Opmerking:
❏ Reinig de printkop alleen als de afdrukkwaliteit afneemt, bijvoorbeeld als de afdrukken wazig
worden of als de kleuren niet kloppen of ontbreken.
❏ Gebruik eerst het hulpprogramma voor spuitkanaaltjescontrole om te controleren of de printkop
inderdaad moet worden gereinigd. Hierdoor bespaart u inkt.
❏ Wanneer de inkt bijna op is, kan de printkop wellicht niet worden gereinigd. Wanneer de inkt
moet worden vervangen, kunt u de printkop niet reinigen. U moet dan eerst de betreffende
cartridge vervangen.
Gebruik van het hulpprogramma Kop reinigen
Voer de onderstaande stappen uit om de printkop te reinigen met het hulpprogramma voor
kopreiniging.
1. Controleer of het product is ingeschakeld.
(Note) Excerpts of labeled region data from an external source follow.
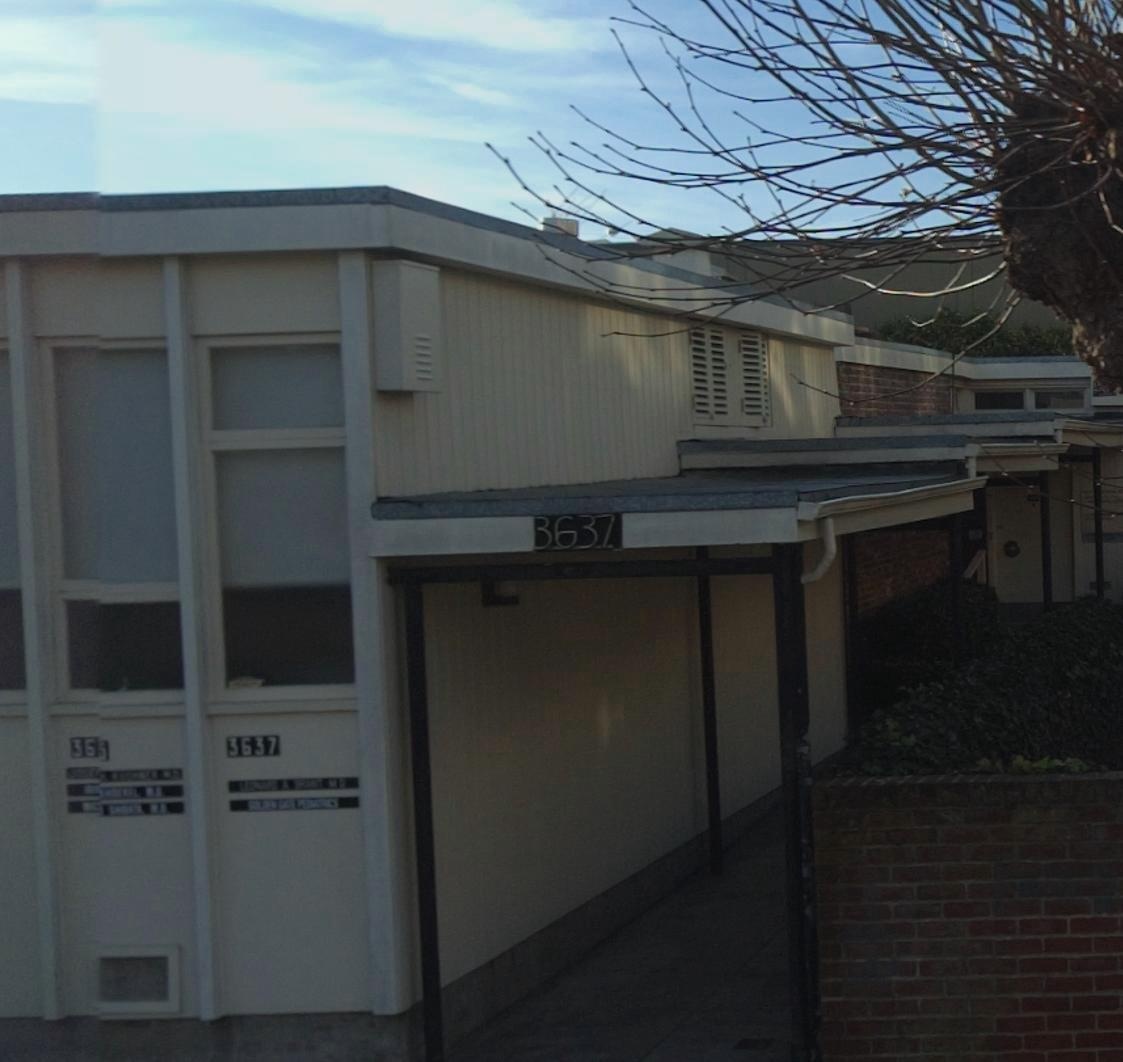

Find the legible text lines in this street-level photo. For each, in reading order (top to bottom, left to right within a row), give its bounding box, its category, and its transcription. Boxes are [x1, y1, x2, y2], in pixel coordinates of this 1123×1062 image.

[532, 511, 617, 552] StreetNumber: 3637
[68, 736, 97, 759] StreetNumber: 36
[227, 733, 280, 758] StreetNumber: 3637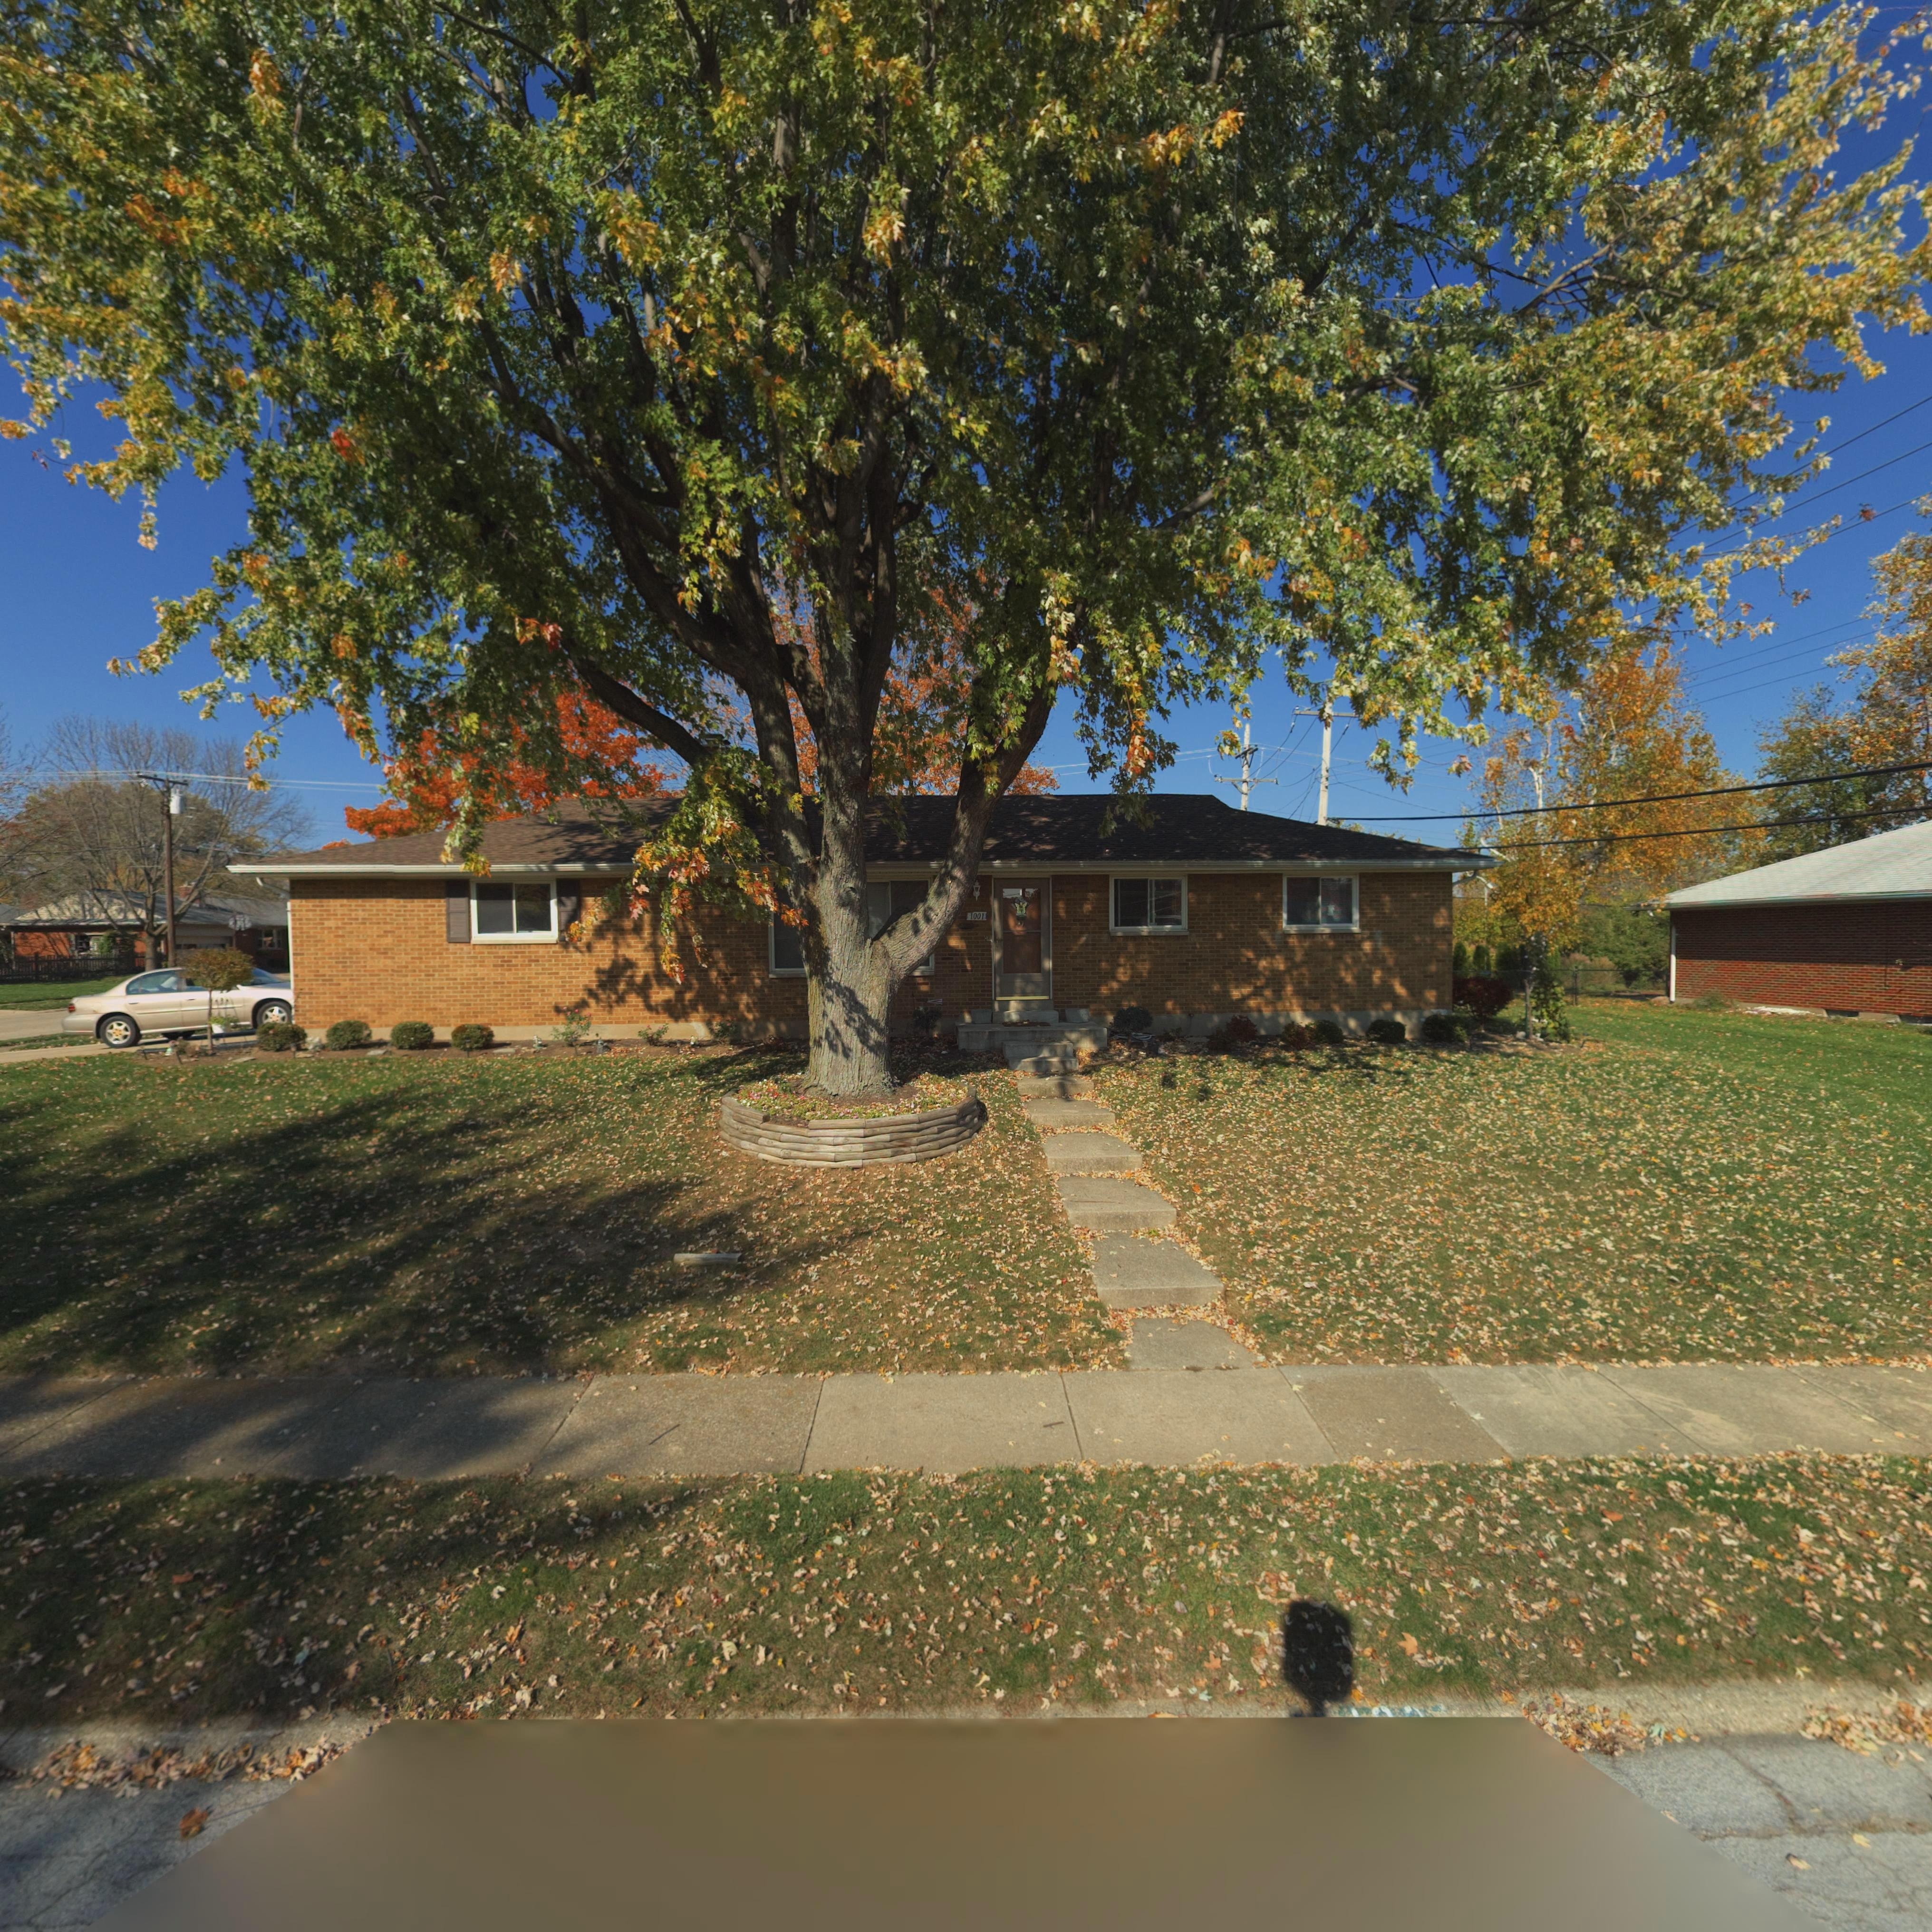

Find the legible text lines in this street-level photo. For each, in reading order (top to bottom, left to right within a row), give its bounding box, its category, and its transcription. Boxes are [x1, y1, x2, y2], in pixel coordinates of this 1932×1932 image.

[970, 912, 984, 920] StreetNumber: 1001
2. Controleer of er geen lampjes branden die fouten aanduiden en of het
schijvencompartiment is gesloten.
3. Open het stuurprogramma van de printer.
Zie "Het printerstuurprogramma openen" op pagina 20.
4. Klik op het tabblad Hulpprogramma en klik vervolgens op de knop Kop reinigen.
5. Volg de instructies op het scherm.
Het aan/uit-lampje
<Normaal>
knippert terwijl het product de reinigingsprocedure uitvoert.